Almost five hours after our scheduled arrival, and 11 hours after our departure, we rolled into Phnom Penh, and it turns out it’s pronounced P-nom Pen, for those still guessing.
Along the road we got a small glimpse of ordinary life in Cambodia. Plush brick houses often sit next door to small wooden homes on stilts. We didn’t see the type of desperate poverty I only know from TV news, but we did see a lot of families living in one- or two-roomed homes, where the front serves as a grocery/automobile shop, with living space out back or upstairs. This generation of adult Cambodians has endured a lot, and you have the impression they have emerged hugely determined, working closely as a family to make the best of what they have and create a livelihood from their homes.
Phnom Penh is a major, busy, dirty city.
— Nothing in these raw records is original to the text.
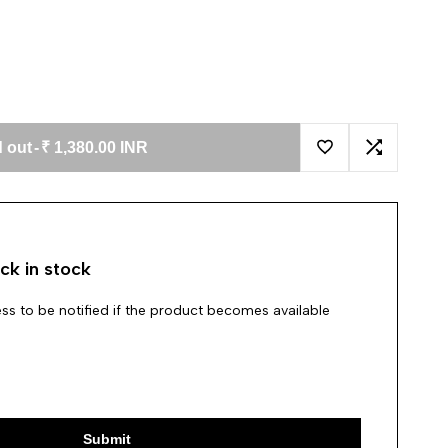
 out
-
₹ 1,380.00 INR
Add to Wishlist
Add to Co
ck in stock
ss to be notified if the product becomes available
Submit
Visitors primarily come to learn about the Khmer Rouge, and this depressing history seems to cloud the tourist experience of the city. The enduring impact of Pol Pot is hard to fathom. An American teacher we met recounted asking her class how their school lessons differed from their parents’ generation, and the normally bubbly classroom offered no response. Eventually one student raised their hand and explained, “Our parents didn’t go to school. Pol Pot happened.” In Cambodia, all the teachers are foreign.
Phnom Penh has none of the charm of Siem Reap, but is worth a visit if only to learn about its important but horrifying history. If anyone is considering a trip, we’d definitely recommend spending more time in Siem Reap, and perhaps just 36 hours in the Cambodian capital.
I hear it’s a just a quick hop by plane between the two cities, if you don’t fancy the bus.